The whole point of a pizza box is to keep your pie warm. Issue is, hot pizza often means soggy pizza. Typical boxes, like those you get from most of your chain restaurants, come with four ventilation holes that are rarely used. This hot-box technique traps in steam, which not only makes your crust mushy, but allows the moisture to break down the cardboard, resulting in pizza that tastes like paper. “It’s not like 'oh this pizzeria makes cardboard pizza,'” Wiener laughs. “It’s the box.”

All well-designed pizza boxes tackle a problem. In Chicago, deep dish pizza requires a totally different design on account of the pie’s thickness. “It’s like trying to serve a cake out of a cake box,” Wiener says. “It’s impossible.” Instead of using the Walker Lock, the standard box fold that locks the top flap into the third wall, Chicago-style pie boxes are designed so that when you flip the lid open, the walls collapse, making the pizza easier to serve.

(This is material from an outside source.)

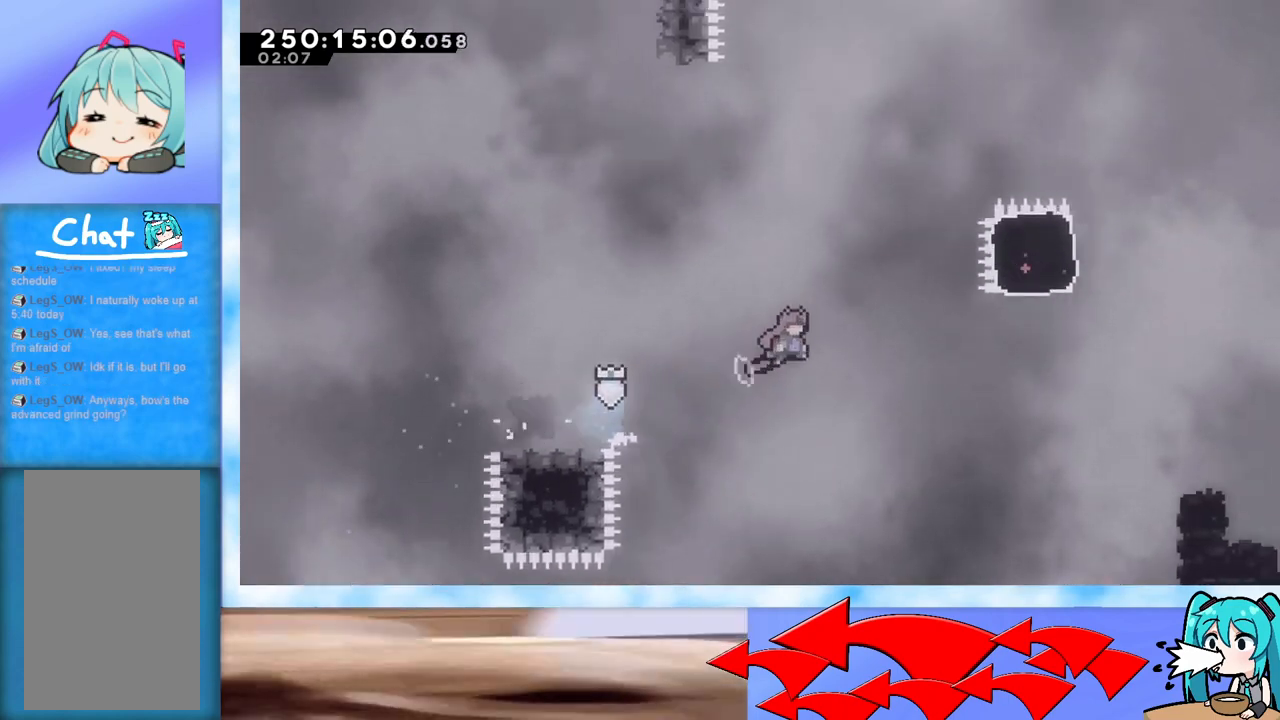
{"keys": ["dash", "jump", "right", "up"], "events": [[400, "dash", "down"]]}
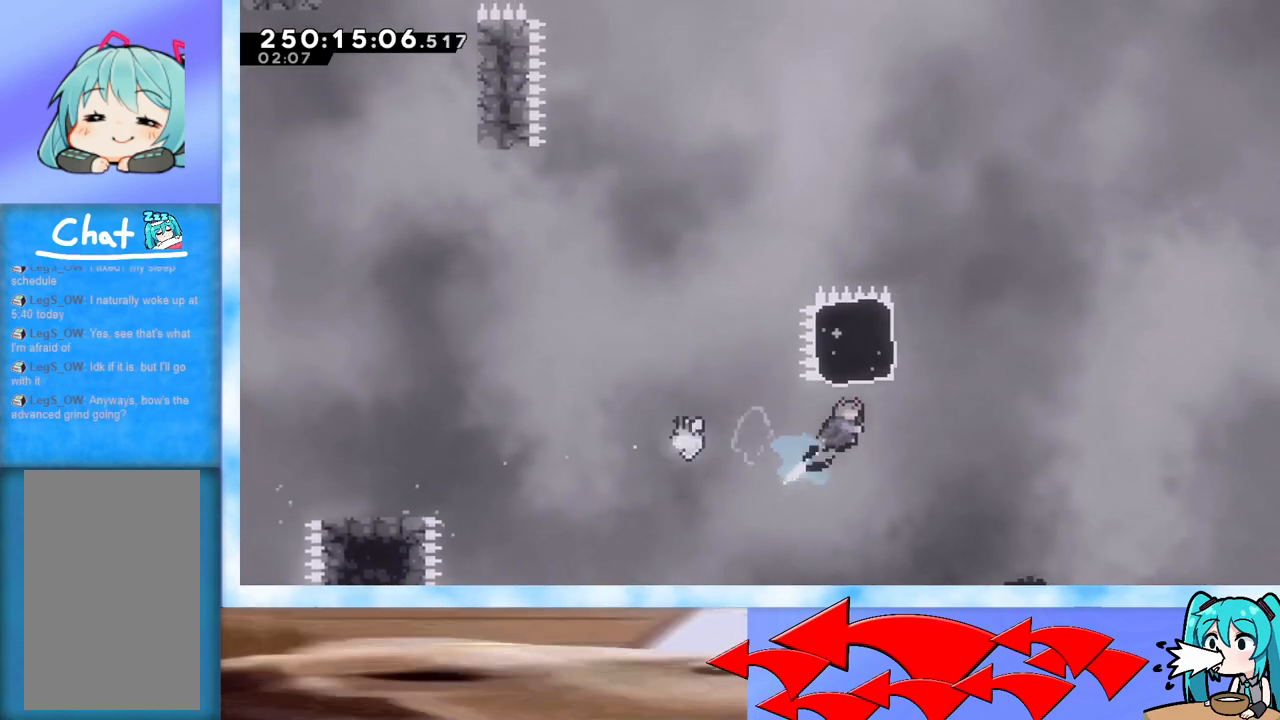
{"keys": ["grab", "jump", "left", "up"], "events": [[33, "right", "up"], [83, "dash", "up"], [83, "jump", "up"], [83, "left", "down"], [167, "jump", "down"], [367, "grab", "down"]]}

Another box, the one from the aforementioned Eataly, combats the heating problem with an aluminum-coated polyester lining, which conducts reflects enough heat to keep your pizza oven hot. This box, has 17 vents that are positioned so that steam will be able to escape even if the boxes are stacked. The aluminum reduces the taste of cardboard, you don’t get the steam build-up and your pizza is hot. “It’s a very effective box,” he says.

>The Domino's corner-cut design reduces folding time from six seconds to four.

On the other end of the spectrum, a pizza store like Dominos, is less concerned about accessibility as they are about efficiency. The chain has adopted a corner-cut design, which reduces the folding time from six seconds to four, on average and allows the boxes to be stacked more neatly. "They didn't invent that," he clarifies. "They're using someone else's patent."

Wiener himself actually took up a temporary gig there a year ago to learn the trade. “The first thing you’d do every day is fold 300 pizza boxes,” he says. “But it didn’t take long.” You can imagine knocking off a couple seconds per box, multiplied by the thousands of pizza boxes folded everyday, could actually amount to measurable labor and time savings for Dominos in the long run.

So About the World's Best Pizza Box...

India might seem like an unlikely country to lay claim to the world's smartest pizza box, but Wiener insists that it's really not that weird. "It’s the fastest growing pizza market because it's such a huge population," he says. "It’s also a place where there's always been a lot of manufacturing."

Still, as it turns out, the creator of the VENTiT actually has no history with pizza at all. "The guy who invented this box has been in corrugated board for 35 years," says Wiener. "And one day he realized this is the way that he can reduce the steam that is trapped inside.”

Most pizza boxes are made from corrugated cardboard, a material that’s made from three layers of paper liners glued together. In traditional boxes, this material is combined, printed and then run through a die machine that cuts out vents and creates creases that will later be folded into a box. The VENTiT reverses this process, so instead of stamping the cuts after the corrugated cardboard is assembled, the middle and inner liner are cut together before combining it with a precut outer liner.

These misaligned holes give steam an escape route that takes it through the fluted middle layer and and then exit out the top without ever touching the pizza. “In other words, there’s no direct hole,” Wiener explains. “You’re taking the exact same box but reorganizing how it’s put together so it creates better movement for steam.”

Unfortunately, you can only find the VENTiT in India, Dubai, and at Wiener’s apartment in Brooklyn, where he stashes all 650 boxes into three closets. But it’s actually not as bad as it sounds since he makes sure each box is flattened and rigorously organized. “I’m in my apartment right now and don’t see a single box,” he says. “It’s not until you open the closet and look up that you think: “Ok, this guy might have a problem.”